*** Data under study

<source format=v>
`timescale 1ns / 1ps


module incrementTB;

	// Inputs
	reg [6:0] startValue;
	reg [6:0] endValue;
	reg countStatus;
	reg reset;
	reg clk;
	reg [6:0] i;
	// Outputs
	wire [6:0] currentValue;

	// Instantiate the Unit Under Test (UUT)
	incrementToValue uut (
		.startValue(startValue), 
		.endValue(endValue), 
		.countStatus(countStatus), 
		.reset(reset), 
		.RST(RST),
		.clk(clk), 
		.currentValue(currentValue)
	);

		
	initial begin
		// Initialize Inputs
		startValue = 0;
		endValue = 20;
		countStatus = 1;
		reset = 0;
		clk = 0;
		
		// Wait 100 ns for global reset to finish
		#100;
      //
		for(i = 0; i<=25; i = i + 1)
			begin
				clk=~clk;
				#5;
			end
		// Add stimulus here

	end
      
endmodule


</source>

******
*** Data under study

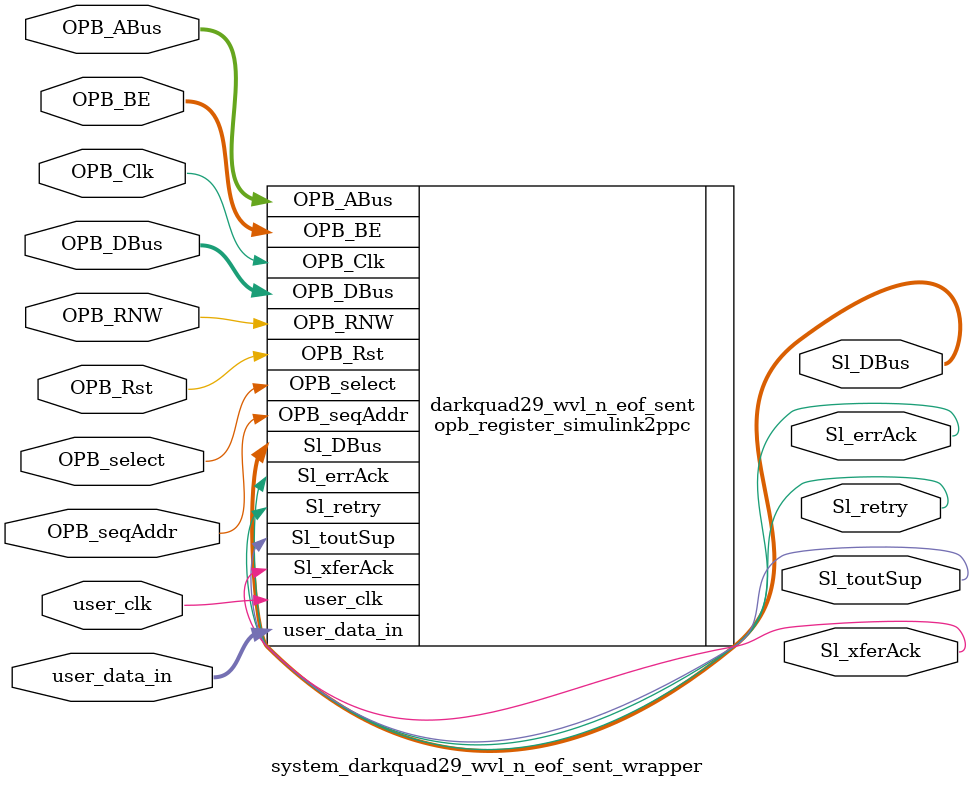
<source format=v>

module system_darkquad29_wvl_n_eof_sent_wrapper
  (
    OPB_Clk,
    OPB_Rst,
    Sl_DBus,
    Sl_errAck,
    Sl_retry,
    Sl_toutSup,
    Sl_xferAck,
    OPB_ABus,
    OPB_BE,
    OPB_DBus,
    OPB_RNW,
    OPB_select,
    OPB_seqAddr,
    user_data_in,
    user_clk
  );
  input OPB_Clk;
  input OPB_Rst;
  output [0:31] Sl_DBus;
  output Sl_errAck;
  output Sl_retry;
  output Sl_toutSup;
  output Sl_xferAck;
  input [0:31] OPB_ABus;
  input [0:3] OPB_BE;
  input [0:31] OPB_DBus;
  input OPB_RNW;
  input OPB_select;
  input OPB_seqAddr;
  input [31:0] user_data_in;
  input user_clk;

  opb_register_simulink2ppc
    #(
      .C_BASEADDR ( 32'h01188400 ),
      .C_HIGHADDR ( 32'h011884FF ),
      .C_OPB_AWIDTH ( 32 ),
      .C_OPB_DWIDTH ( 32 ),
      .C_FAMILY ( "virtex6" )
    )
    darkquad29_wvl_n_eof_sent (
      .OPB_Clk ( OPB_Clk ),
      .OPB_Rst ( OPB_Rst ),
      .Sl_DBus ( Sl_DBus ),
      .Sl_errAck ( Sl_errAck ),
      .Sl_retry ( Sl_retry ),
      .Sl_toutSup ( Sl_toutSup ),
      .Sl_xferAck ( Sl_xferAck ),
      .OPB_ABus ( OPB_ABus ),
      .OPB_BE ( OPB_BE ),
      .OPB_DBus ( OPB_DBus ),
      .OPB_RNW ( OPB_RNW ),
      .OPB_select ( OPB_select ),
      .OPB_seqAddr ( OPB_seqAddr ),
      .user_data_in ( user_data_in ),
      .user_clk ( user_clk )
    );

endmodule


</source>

******
*** Data under study

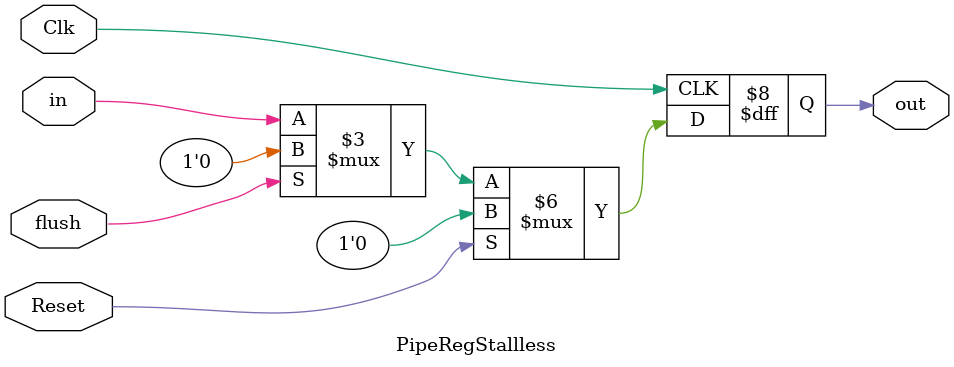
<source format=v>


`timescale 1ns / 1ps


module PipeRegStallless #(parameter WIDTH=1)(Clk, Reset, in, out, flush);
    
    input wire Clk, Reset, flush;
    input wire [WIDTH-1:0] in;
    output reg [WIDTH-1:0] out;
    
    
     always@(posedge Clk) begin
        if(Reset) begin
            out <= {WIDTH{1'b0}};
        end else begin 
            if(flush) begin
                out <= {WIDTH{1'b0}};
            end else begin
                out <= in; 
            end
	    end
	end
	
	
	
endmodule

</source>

******

### Try it
Check every line of the records, and copy the ones that hold the word "countStatus".

### Your response
	reg countStatus;
		.countStatus(countStatus), 
		countStatus = 1;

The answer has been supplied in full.